The framework also has a clear focus on addressing over-consumption / promoting sustainable consumption patterns which requires a circular economy approach. It also sets out to mobilise through the Global Environment Facility significant additional funding to help developing countries respond to the nature loss challenges.
Whilst we welcome the Global Biodiversity Framework, which tasks Governments with reporting on progress, it is not a legally binding agreement. History shows that real progress requires countries to backup political statements with legislation that holds Governments, now and in the future, to account in delivering targets for nature protection and restoration.
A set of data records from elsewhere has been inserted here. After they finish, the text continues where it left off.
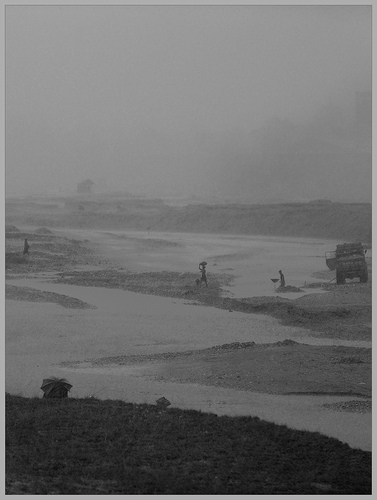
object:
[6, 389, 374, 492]
hill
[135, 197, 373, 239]
hill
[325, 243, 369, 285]
jeep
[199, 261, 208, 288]
person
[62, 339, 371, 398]
land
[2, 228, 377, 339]
land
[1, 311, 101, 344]
water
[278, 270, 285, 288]
human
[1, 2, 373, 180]
cloud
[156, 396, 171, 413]
cow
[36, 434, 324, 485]
grass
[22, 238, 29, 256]
person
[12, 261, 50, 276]
sand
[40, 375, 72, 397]
persons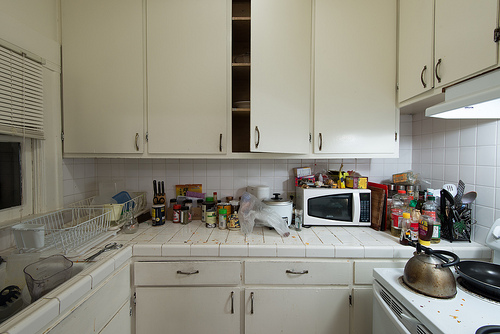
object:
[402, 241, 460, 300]
teapot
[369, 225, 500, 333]
stove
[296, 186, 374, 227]
microwave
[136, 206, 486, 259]
counter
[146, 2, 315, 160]
cabinet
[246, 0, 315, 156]
door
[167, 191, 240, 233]
jars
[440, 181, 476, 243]
utensils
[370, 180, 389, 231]
cutting board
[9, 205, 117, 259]
dish drainer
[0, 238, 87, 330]
sink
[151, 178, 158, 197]
knife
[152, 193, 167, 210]
knife block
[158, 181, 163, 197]
knife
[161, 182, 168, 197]
knife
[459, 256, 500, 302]
pan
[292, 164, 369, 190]
stuff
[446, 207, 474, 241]
caddy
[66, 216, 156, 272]
counter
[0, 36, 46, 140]
blinds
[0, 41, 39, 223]
window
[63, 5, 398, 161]
cupboards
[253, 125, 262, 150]
handles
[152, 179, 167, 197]
knives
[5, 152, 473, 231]
kitchen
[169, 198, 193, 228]
spices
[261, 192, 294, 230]
rice cooker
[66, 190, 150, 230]
dish rack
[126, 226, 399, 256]
tile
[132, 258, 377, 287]
drawer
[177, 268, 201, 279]
handle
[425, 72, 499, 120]
light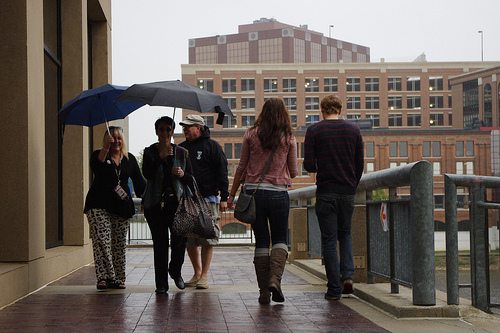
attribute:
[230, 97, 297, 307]
lady — wearing brown boots, supported by leg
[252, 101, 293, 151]
hair — dark, long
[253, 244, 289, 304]
knee high boots — tall, brown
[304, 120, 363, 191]
shirt — striped, long sleeved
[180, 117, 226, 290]
man — wearing cap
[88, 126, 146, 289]
lady — wearing printed pant, blond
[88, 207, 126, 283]
pants — print patterned, patterned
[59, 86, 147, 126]
umbrella — blue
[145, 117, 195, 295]
lady — holding bag, owner of the leg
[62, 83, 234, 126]
umbrellas — open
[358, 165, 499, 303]
railing — modern, metal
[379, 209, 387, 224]
arrow — directional arrow, red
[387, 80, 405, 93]
window — on building facade, in building, part of building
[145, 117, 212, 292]
man and lady — walking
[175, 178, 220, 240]
bag — big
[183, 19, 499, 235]
buildings — in background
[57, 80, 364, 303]
people — walking, on harbor, walking in rain, walking on sidewalk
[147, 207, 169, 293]
leg — on a person, part of a person, on a walking person, that of a person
We also know that significant public, business and private finance needs to be mobilised to support action at scale, and that we need to build and enable capacity within communities to take action.
The Scottish Biodiversity Strategy: tackling the nature emergency is also positive step. The strategy signals that it will be accompanied by robust delivery plans and investment plans where the detailed actions, leads and costs will be spelt out. Of particular importanWece is the commitment, through the Natural Environment Bill, to put in place statutory targets for nature restoration which can then be used to hold the Government of the day to account. The intention to have a body that provides independent scrutiny of progress is also welcomed.
We are also pleased to see within this Strategy a stronger commitment to embed learning about nature within Scotland's Curriculum for Excellence and through the Scottish Government's Blue Economy Vision to ensure that Scotland is an ocean literate and aware nation where people have access to knowledge and learning about the ocean, its benefits and its role in tackling the climate and nature crises.
"Leading through our Curriculum for Excellence, we will mobilise our whole wider education and skills development system to promote increased understanding of our relationship with nature and positive action to secure its sustainable use."
Inspiring and educating people aboute the marine environment and its benefits is of course our primary charitable purpose - through our Discovery Experience, our education and outreach activities and a whole suite of digitally accessible learning resources. We welcome the direction signalled in the Kunming-Montreal Global Biodiversity Framework and the new Scottish Biodiversity Strategy - it is good to be able to finish 2022 with an optimistic feeling that nature is finally being placed at the heart of policy and practice which will bring benefits to all of us.